Dataset entries:
☆ ☆ ☆
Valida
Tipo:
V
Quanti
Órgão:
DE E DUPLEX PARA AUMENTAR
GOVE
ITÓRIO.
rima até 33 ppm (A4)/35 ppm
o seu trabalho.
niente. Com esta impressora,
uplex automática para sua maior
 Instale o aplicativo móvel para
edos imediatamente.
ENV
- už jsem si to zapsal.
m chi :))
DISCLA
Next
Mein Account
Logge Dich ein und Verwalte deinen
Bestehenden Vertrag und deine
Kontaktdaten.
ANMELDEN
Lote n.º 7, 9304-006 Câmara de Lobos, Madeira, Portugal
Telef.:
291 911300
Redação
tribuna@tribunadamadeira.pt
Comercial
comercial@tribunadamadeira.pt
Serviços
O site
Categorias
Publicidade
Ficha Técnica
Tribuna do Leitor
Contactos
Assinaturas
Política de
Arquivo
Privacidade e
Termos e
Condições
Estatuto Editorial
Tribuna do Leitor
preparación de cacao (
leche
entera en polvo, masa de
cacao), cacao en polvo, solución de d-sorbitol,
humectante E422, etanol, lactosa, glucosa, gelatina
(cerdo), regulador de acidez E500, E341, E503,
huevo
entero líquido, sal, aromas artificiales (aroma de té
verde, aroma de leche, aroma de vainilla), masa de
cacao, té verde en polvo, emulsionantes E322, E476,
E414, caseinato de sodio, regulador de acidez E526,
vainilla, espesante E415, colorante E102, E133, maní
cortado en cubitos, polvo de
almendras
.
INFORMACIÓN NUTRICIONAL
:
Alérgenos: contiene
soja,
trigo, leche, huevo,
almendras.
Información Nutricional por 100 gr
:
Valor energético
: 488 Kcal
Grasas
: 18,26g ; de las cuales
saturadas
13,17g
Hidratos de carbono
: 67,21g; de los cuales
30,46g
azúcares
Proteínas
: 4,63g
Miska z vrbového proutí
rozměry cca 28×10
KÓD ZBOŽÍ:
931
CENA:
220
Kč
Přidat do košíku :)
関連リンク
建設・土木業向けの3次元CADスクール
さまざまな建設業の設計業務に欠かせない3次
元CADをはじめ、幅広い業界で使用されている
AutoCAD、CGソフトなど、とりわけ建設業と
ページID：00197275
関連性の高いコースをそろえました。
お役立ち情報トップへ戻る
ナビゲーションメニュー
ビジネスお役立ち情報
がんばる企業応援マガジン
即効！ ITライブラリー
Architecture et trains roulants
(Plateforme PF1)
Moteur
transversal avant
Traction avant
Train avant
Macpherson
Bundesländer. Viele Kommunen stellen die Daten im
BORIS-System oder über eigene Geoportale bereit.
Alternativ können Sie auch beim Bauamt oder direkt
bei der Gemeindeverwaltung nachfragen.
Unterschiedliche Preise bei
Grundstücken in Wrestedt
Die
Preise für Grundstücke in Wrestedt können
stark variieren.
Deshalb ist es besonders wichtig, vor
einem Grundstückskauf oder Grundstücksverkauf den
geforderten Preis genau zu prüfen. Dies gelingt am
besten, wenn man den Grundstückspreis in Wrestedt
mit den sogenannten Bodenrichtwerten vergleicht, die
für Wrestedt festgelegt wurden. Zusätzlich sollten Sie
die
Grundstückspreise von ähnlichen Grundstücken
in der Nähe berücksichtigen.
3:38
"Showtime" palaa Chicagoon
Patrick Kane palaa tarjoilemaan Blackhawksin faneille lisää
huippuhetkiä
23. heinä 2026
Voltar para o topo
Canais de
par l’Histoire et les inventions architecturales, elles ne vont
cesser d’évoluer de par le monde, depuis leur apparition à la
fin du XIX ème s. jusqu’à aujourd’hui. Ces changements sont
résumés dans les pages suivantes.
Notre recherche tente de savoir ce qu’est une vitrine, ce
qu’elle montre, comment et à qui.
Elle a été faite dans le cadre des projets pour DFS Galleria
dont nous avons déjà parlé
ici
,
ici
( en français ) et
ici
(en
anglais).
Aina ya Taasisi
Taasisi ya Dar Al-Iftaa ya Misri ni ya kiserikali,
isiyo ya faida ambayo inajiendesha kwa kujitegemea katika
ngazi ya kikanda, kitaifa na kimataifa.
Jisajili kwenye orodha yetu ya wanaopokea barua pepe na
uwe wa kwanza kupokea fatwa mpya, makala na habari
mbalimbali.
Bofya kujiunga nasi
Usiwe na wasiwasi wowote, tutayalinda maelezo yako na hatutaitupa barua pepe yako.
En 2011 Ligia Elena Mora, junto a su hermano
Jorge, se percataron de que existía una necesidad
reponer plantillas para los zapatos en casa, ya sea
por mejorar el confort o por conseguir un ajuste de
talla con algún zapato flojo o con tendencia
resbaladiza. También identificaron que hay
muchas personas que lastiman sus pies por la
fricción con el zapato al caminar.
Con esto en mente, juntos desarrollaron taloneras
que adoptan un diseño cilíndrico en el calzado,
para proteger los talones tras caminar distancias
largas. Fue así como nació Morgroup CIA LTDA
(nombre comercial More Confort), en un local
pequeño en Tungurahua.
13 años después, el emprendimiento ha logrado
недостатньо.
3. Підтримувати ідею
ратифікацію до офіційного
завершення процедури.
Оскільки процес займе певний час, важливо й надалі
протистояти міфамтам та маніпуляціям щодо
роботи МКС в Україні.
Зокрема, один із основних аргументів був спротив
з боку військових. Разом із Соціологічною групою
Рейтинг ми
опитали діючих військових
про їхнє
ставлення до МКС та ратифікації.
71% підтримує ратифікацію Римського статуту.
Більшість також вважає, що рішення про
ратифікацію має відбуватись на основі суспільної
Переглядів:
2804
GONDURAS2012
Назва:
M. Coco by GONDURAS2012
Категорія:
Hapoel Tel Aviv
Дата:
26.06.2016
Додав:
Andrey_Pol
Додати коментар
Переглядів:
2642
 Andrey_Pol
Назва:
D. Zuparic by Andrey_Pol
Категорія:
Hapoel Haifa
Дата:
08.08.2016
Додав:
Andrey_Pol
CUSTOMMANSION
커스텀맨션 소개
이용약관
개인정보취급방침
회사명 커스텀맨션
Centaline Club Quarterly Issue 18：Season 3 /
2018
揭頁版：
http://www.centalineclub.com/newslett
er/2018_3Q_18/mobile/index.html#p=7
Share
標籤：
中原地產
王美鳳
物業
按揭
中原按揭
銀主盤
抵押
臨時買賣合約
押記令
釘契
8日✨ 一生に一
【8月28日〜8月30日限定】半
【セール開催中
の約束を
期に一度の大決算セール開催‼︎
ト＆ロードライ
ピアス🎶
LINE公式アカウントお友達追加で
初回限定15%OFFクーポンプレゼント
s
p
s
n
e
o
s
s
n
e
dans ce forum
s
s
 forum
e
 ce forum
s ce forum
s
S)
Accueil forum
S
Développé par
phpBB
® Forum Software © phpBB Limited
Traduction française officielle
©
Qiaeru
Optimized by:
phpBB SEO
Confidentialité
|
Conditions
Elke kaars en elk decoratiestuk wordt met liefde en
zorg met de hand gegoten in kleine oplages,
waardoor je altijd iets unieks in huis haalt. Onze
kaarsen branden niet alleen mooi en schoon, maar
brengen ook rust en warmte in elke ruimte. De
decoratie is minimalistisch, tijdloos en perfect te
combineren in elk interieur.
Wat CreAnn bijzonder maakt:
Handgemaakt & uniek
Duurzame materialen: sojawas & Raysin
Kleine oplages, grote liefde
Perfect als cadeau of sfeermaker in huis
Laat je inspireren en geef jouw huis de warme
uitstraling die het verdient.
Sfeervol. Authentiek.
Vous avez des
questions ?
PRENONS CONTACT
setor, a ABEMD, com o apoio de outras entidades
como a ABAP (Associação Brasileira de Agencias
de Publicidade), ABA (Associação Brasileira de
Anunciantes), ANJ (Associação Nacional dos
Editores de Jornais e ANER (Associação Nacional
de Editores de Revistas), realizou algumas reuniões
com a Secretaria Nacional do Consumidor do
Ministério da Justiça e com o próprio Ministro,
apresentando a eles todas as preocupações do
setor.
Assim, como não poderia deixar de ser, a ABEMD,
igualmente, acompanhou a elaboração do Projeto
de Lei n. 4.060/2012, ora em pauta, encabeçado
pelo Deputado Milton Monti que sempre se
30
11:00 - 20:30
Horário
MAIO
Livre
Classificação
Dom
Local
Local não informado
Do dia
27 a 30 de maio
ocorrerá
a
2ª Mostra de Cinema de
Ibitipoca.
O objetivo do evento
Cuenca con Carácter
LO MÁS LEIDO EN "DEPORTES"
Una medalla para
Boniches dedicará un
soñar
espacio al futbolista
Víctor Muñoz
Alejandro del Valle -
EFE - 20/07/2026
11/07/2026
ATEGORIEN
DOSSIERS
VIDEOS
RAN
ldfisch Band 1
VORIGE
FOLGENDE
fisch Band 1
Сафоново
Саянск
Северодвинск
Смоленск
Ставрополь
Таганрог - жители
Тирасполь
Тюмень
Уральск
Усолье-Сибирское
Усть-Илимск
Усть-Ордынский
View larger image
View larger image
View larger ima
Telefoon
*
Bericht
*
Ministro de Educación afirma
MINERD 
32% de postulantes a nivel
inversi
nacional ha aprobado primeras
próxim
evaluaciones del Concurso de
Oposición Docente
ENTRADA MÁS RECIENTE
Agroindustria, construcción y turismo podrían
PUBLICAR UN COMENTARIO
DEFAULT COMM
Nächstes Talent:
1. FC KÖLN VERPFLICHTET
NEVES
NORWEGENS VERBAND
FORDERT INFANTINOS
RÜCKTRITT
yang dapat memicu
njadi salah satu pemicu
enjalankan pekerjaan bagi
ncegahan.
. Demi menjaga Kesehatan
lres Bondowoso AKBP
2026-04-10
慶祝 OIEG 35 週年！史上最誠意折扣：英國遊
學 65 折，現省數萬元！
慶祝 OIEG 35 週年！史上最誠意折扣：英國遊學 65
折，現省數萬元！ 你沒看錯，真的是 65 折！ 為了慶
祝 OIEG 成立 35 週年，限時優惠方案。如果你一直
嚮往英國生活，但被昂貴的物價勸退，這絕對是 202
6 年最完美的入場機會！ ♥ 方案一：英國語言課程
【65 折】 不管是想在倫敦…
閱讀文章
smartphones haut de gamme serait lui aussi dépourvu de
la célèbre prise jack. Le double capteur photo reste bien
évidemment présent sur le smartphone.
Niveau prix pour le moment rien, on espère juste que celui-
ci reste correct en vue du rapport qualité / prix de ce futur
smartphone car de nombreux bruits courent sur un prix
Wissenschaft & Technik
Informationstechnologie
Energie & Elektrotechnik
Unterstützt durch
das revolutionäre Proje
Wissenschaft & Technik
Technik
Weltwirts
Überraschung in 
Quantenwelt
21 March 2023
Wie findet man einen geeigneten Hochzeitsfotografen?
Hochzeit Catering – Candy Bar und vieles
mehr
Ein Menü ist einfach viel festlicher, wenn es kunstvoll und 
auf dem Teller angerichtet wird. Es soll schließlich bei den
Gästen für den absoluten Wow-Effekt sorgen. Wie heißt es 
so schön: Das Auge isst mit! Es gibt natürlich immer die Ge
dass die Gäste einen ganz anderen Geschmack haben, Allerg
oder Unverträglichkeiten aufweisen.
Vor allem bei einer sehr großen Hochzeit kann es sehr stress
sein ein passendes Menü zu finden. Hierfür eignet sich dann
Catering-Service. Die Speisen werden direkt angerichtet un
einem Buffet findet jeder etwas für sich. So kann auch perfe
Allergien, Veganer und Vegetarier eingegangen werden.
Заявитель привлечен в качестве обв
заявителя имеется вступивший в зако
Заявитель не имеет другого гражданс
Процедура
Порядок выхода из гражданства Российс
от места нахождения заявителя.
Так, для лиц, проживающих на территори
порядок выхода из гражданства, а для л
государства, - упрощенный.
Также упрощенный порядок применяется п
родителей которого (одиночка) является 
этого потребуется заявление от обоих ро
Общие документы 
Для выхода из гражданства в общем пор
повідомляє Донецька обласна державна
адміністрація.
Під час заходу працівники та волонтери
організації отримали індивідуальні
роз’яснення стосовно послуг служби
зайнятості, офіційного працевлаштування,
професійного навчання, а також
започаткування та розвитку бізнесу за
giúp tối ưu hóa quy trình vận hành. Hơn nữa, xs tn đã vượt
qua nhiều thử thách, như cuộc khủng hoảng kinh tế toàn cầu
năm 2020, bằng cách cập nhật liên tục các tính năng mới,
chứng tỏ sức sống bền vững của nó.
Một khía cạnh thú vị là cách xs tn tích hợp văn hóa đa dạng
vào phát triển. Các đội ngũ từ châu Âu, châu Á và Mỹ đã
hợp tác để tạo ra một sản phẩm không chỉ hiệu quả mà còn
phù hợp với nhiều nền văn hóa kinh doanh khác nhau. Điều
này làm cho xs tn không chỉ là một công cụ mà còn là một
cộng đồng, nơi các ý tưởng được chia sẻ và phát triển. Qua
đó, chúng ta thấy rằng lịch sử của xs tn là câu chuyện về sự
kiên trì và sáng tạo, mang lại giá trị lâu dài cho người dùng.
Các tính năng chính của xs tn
☆ ☆ ☆
PROMPT
Write out the records word for word, beginning with their first line and ending after the line that contains "einem Grundstückskauf oder".

ANSWER BELOW
Valida
Tipo:
V
Quanti
Órgão:
DE E DUPLEX PARA AUMENTAR
GOVE
ITÓRIO.
rima até 33 ppm (A4)/35 ppm
o seu trabalho.
niente. Com esta impressora,
uplex automática para sua maior
 Instale o aplicativo móvel para
edos imediatamente.
ENV
- už jsem si to zapsal.
m chi :))
DISCLA
Next
Mein Account
Logge Dich ein und Verwalte deinen
Bestehenden Vertrag und deine
Kontaktdaten.
ANMELDEN
Lote n.º 7, 9304-006 Câmara de Lobos, Madeira, Portugal
Telef.:
291 911300
Redação
tribuna@tribunadamadeira.pt
Comercial
comercial@tribunadamadeira.pt
Serviços
O site
Categorias
Publicidade
Ficha Técnica
Tribuna do Leitor
Contactos
Assinaturas
Política de
Arquivo
Privacidade e
Termos e
Condições
Estatuto Editorial
Tribuna do Leitor
preparación de cacao (
leche
entera en polvo, masa de
cacao), cacao en polvo, solución de d-sorbitol,
humectante E422, etanol, lactosa, glucosa, gelatina
(cerdo), regulador de acidez E500, E341, E503,
huevo
entero líquido, sal, aromas artificiales (aroma de té
verde, aroma de leche, aroma de vainilla), masa de
cacao, té verde en polvo, emulsionantes E322, E476,
E414, caseinato de sodio, regulador de acidez E526,
vainilla, espesante E415, colorante E102, E133, maní
cortado en cubitos, polvo de
almendras
.
INFORMACIÓN NUTRICIONAL
:
Alérgenos: contiene
soja,
trigo, leche, huevo,
almendras.
Información Nutricional por 100 gr
:
Valor energético
: 488 Kcal
Grasas
: 18,26g ; de las cuales
saturadas
13,17g
Hidratos de carbono
: 67,21g; de los cuales
30,46g
azúcares
Proteínas
: 4,63g
Miska z vrbového proutí
rozměry cca 28×10
KÓD ZBOŽÍ:
931
CENA:
220
Kč
Přidat do košíku :)
関連リンク
建設・土木業向けの3次元CADスクール
さまざまな建設業の設計業務に欠かせない3次
元CADをはじめ、幅広い業界で使用されている
AutoCAD、CGソフトなど、とりわけ建設業と
ページID：00197275
関連性の高いコースをそろえました。
お役立ち情報トップへ戻る
ナビゲーションメニュー
ビジネスお役立ち情報
がんばる企業応援マガジン
即効！ ITライブラリー
Architecture et trains roulants
(Plateforme PF1)
Moteur
transversal avant
Traction avant
Train avant
Macpherson
Bundesländer. Viele Kommunen stellen die Daten im
BORIS-System oder über eigene Geoportale bereit.
Alternativ können Sie auch beim Bauamt oder direkt
bei der Gemeindeverwaltung nachfragen.
Unterschiedliche Preise bei
Grundstücken in Wrestedt
Die
Preise für Grundstücke in Wrestedt können
stark variieren.
Deshalb ist es besonders wichtig, vor
einem Grundstückskauf oder Grundstücksverkauf den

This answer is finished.